Gang bang et dignité humaine des femmes
La fermeture préfectorale d’un établissement organisant des Gang Bang a été suspendue par le tribunal administratif de Paris (TA Paris, 10 février 2026, n°2602318).
Le juge des référés a retenu l’absence de caractérisation par le préfet de démonstration d’une atteinte à la tranquillité et à la morale publiques compte tenu des circonstances locales.
Sans qu’il n’ait besoin de tenir compte des circonstances locales, le Préfet peut fermet un établissement méconnaissant la dignité humaine. Toutefois en l’espèce, le juge écarte l’atteinte à la dignité humaine dès lors que les femmes participantes (considérées par la préfecture comme réduites à des objets sexuels passifs) sont conscientes de la nature d’une telle pratique à laquelle elle consente et sont en mesure de faire valoir le retrait de leur consentement à tout moment. Ainsi, le Gang Bang n’est pas, par principe, contraire à la dignité humaine des femmes.

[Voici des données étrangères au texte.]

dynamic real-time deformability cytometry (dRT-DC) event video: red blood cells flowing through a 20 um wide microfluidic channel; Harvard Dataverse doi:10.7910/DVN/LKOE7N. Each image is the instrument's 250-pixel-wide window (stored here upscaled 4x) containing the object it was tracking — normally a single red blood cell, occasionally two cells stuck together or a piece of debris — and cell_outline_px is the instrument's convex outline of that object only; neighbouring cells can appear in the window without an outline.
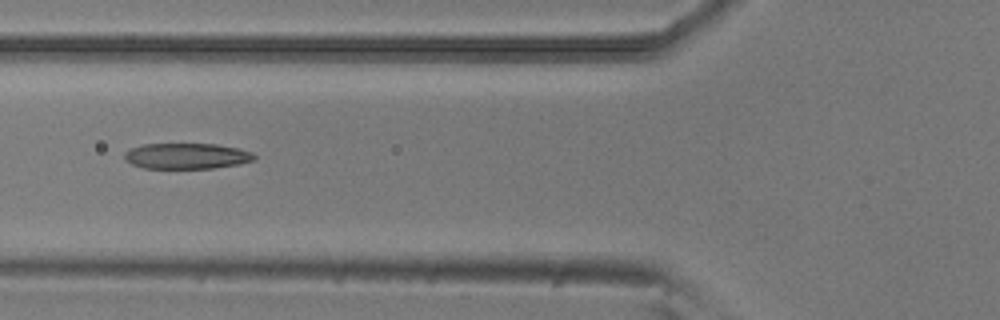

Enfin, en ne réunissant pas d’éléments concernant la prétendue commission d’infranctions pénales, le préfet a commis une erreur de droit et d’appréciation.
Respect de la tranquillité et de la moralité publique par l'établissement organisant des Gang Bang
Le juge des référés a retenu l’absence de caractérisation par le préfet de démonstration d’une atteinte à la tranquillité et à la morale publiques compte tenu des circonstances locales.
Pour rejeter cette motivation invoquée par la Préfecture, le juge des référés retient que le préfet ne faisait état d’aucune infraction relevée par les forces de police autour de l’immeuble et n’apportait aucun élément pour démontrer les désordres causés par les allers-et-venues des clients.
En effet, aucune circonstance locale n’était démontrée.
Respect de la dignité humaine des femmes
Le juge des référés a rejeté l’argumentation préfectorale selon laquelle le Gang Bang serait une pratique contraire à la dignité humaine des femmes « en raison de leur réification et de leur relégation au rang d'objet sexuel passif ».
Pour ce faire, le juge a relevé que les éléments versés à l’instance par le préfet ne permettaient pas de contredire les nombreux témoignages des femmes participant à ces événements selon lesquels celles-ci étaient en mesure d’en déterminer la nature et les conditions de déroulement, et notamment d’en demander l’arrêt à tout moment.
Sur l'urgence à statuer
Pour caractériser l’urgence à statuer, le juge des référés a relevé que la décision contestée plaçait la société requérante dans l’impossibilité d’assurer la pérennité de l’ensemble de ses activités, y compris celles qui ne sont pas visées dans l’arrêté, et ainsi de couvrir ses frais fixes.
Cette situation étant de nature à compromettre gravement l’équilibre financier et la pérennité de la société requérante, l’urgence à laquelle est subordonnée une intervention en référé a été admise.